Go over the data and keep only the lines that include "authentication".

======== RECORDS SHOWN ========

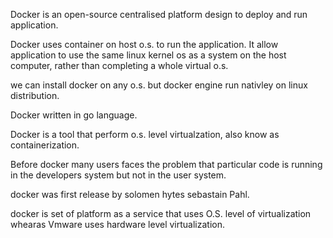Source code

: Docker is an open-source centralised platform design to deploy and run application.

Docker uses container on host o.s. to run the application. It allow application to use the same linux kernel os as a system on the host computer, rather than completing a whole virtual o.s.

we can install docker on any o.s. but docker engine run nativley on linux distribution.

Docker written in go language.

Docker is a tool that perform o.s. level virtualzation, also know as containerization.

Before docker many users faces the problem that particular code is running in the developers  system but not in the user system.

docker was first release by solomen hytes sebastain Pahl.

docker is set of platform as a service that uses O.S. level of virtualization whearas Vmware uses hardware level virtualization.


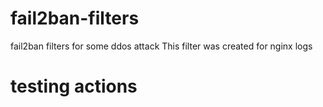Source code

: # fail2ban-filters
fail2ban filters for some ddos attack
This filter was created for nginx logs
# testing actions
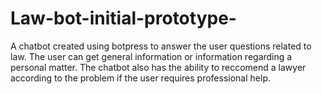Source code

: # Law-bot-initial-prototype-
A chatbot created using botpress to answer the user questions related to law. The user can get general information or information regarding a personal matter. The chatbot also has the ability to reccomend a lawyer according to the problem if the user requires professional help.
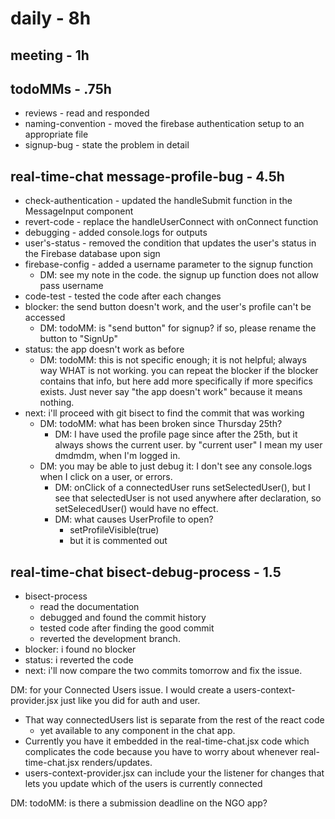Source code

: # daily - 8h

## meeting - 1h

## todoMMs - .75h
* reviews - read and responded
* naming-convention - moved the firebase authentication setup to an appropriate file
* signup-bug - state the problem in detail

## real-time-chat message-profile-bug - 4.5h
* check-authentication - updated the handleSubmit function in the MessageInput component
* revert-code - replace the handleUserConnect with onConnect function
* debugging - added console.logs for outputs
* user's-status - removed the condition that updates the user's status in the Firebase database upon sign 
* firebase-config - added a username parameter to the signup function
  * DM: see my note in the code. the signup up function does not allow pass username
* code-test - tested the code after each changes
* blocker: the send button doesn't work, and the user's profile can't be accessed
  * DM: todoMM: is "send button" for signup? if so, please rename the button to "SignUp"
* status: the app doesn't work as before
  * DM: todoMM: this is not specific enough; it is not helpful; always way WHAT is not working. you can repeat the blocker if the blocker contains that info, but here add more specifically if more specifics exists. Just never say "the app doesn't work" because it means nothing.
* next: i'll proceed with git bisect to find the commit that was working
  * DM: todoMM: what has been broken since Thursday 25th?
    * DM: I have used the profile page since after the 25th, but it always shows the current user. by "current user" I mean my user dmdmdm, when I'm logged in.
  * DM: you may be able to just debug it: I don't see any console.logs when I click on a user, or errors.
    * DM: onClick of a connectedUser runs setSelectedUser(), but I see that selectedUser is not used anywhere after declaration, so setSelecedUser() would have no effect.
    * DM: what causes UserProfile to open?
      * setProfileVisible(true)
      * but it is commented out


## real-time-chat bisect-debug-process - 1.5
* bisect-process
  * read the documentation 
  * debugged and found the commit history
  * tested code after finding the good commit
  * reverted the development branch.
* blocker: i found no blocker
* status: i reverted the code
* next: i'll now compare the two commits tomorrow and fix the issue.

DM: for your Connected Users issue. I would create a users-context-provider.jsx just like you did for auth and user. 
* That way connectedUsers list is separate from the rest of the react code 
  * yet available to any component in the chat app.
* Currently you have it embedded in the real-time-chat.jsx code which complicates the code because you have to worry about whenever real-time-chat.jsx renders/updates. 
* users-context-provider.jsx can include your the listener for changes that lets you update which of the users is currently connected

DM: todoMM: is there a submission deadline on the NGO app?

========

:: SOLUTION ::
* naming-convention - moved the firebase authentication setup to an appropriate file
* check-authentication - updated the handleSubmit function in the MessageInput component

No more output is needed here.